_Problem details_. In the data below, find the line containing "Panel 2 (168", then set down that line and every later line up to and including the line containing "Panel 3 (336", exactly.

_Given data_.

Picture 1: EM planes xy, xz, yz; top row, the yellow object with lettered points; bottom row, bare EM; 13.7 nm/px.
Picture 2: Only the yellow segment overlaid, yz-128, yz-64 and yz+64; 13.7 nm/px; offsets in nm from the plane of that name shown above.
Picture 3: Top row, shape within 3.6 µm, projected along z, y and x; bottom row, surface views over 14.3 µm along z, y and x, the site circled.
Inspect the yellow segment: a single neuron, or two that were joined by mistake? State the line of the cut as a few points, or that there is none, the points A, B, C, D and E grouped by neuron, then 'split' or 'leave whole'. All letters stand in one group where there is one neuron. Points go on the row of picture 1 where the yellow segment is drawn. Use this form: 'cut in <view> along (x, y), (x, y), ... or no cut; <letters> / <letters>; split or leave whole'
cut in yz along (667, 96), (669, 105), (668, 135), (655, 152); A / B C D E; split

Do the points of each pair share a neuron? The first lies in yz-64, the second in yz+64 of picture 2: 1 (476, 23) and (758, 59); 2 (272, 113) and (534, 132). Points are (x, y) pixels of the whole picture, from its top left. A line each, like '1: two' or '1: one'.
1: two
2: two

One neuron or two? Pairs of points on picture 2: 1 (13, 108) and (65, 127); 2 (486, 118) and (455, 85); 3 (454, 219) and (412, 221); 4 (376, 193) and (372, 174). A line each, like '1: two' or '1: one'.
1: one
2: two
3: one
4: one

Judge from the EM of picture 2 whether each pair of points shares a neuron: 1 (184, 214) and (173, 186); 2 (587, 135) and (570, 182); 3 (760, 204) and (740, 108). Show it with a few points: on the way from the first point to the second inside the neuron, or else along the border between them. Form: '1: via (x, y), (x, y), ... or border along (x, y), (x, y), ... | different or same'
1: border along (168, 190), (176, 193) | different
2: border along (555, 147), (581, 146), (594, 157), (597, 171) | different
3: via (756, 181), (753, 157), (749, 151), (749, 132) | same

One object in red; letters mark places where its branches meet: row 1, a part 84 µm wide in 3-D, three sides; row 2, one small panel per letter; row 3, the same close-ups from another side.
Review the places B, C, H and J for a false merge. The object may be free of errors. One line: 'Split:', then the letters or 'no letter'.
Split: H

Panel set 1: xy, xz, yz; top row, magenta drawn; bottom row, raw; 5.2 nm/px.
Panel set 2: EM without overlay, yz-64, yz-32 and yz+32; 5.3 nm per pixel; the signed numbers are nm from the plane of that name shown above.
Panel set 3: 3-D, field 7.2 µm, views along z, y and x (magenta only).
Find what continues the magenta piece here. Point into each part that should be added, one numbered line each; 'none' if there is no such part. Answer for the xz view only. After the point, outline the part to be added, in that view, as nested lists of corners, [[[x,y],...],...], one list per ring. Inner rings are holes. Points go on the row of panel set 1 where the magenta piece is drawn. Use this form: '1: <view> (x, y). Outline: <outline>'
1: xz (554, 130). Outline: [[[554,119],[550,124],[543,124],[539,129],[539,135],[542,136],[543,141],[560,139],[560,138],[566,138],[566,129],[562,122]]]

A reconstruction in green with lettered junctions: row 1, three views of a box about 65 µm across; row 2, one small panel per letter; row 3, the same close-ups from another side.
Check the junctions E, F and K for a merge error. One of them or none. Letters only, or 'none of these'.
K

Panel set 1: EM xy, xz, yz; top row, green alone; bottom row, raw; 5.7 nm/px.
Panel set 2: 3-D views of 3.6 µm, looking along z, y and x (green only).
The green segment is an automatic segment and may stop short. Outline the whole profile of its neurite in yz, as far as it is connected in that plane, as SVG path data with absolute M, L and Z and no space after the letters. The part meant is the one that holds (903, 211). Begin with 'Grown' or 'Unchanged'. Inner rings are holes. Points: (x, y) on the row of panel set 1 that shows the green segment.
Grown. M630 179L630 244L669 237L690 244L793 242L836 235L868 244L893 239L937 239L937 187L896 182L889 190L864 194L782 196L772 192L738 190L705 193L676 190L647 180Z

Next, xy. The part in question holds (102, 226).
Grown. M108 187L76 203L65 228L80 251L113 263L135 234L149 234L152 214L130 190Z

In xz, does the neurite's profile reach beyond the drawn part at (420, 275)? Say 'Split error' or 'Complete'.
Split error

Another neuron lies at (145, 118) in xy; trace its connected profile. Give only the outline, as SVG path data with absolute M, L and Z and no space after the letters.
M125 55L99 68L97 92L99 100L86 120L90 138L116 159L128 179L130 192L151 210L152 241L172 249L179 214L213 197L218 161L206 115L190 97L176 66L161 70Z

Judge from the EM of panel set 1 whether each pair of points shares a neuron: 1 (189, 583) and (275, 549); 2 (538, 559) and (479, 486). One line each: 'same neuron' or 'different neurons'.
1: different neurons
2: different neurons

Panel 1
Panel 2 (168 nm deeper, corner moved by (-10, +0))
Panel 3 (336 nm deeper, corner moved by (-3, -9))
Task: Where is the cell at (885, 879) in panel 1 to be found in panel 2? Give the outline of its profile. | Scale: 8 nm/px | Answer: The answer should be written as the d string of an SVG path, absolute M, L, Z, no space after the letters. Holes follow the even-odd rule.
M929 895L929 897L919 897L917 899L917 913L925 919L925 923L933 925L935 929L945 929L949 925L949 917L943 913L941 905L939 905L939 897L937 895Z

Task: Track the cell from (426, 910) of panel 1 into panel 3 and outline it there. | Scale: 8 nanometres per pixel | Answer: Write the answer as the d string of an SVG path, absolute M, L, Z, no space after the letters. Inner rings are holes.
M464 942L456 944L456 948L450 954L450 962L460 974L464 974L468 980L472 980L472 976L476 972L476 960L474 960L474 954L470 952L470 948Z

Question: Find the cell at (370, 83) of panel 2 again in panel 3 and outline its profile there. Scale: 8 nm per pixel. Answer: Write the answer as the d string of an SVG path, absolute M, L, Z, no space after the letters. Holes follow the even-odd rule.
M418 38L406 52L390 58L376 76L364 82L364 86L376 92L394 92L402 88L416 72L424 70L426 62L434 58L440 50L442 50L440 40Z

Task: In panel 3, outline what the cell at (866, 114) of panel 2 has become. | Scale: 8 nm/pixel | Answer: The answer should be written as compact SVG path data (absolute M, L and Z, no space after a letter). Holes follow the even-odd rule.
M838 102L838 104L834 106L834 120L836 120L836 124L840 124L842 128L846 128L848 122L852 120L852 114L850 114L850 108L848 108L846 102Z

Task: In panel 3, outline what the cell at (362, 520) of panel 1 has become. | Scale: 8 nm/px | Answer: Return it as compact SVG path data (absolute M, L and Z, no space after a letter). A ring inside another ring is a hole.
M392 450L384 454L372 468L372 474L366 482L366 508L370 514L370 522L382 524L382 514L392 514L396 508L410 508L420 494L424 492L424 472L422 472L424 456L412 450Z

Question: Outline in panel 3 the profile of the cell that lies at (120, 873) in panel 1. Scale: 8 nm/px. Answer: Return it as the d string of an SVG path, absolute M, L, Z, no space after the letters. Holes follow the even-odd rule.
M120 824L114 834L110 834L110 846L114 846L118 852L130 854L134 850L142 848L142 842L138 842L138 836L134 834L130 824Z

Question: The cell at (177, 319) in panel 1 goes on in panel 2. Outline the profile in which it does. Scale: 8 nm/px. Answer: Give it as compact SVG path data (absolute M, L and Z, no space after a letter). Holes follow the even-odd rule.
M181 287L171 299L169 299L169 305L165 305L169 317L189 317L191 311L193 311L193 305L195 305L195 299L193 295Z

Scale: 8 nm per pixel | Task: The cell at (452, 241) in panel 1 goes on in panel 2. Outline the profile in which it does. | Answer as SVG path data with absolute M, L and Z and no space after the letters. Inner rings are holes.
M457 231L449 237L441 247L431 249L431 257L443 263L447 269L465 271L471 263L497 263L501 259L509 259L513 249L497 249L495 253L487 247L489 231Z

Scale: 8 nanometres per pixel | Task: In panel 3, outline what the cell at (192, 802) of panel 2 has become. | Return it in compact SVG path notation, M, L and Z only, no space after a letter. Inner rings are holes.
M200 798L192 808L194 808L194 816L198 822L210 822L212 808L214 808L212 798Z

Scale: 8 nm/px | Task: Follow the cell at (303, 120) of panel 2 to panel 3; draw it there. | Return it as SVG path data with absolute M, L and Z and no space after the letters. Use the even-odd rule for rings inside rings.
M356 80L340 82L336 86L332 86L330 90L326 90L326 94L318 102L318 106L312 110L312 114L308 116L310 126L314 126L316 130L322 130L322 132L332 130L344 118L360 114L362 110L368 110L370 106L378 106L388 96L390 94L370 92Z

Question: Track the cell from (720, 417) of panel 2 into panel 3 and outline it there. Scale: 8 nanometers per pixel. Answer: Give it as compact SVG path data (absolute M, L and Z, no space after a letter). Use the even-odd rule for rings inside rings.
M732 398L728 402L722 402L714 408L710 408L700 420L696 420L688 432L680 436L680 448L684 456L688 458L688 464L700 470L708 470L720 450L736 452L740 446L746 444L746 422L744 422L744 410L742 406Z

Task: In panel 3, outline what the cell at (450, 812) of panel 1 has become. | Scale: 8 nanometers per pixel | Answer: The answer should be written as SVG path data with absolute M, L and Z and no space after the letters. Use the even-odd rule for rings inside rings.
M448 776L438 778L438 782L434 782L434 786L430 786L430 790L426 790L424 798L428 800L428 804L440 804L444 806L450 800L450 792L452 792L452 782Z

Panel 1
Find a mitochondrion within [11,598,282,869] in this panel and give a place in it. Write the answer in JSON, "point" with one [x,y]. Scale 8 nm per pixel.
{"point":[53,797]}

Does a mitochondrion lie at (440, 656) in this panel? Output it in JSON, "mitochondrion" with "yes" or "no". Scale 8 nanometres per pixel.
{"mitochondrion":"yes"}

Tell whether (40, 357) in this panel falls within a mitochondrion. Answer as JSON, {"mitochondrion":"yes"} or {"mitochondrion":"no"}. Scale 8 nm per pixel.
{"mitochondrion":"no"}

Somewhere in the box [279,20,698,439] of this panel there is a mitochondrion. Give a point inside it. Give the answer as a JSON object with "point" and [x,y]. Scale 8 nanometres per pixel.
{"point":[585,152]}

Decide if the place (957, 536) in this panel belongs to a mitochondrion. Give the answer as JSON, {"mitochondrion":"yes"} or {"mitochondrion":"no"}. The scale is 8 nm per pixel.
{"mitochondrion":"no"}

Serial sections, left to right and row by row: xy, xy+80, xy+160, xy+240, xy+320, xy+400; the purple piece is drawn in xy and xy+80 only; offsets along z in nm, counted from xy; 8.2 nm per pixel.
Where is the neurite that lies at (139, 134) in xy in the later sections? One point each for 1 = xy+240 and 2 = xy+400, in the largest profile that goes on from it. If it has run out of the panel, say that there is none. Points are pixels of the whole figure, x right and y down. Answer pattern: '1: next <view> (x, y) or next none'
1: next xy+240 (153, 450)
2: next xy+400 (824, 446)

_Worked solution_.
Panel 2 (168 nm deeper, corner moved by (-10, +0))
Panel 3 (336 nm deeper, corner moved by (-3, -9))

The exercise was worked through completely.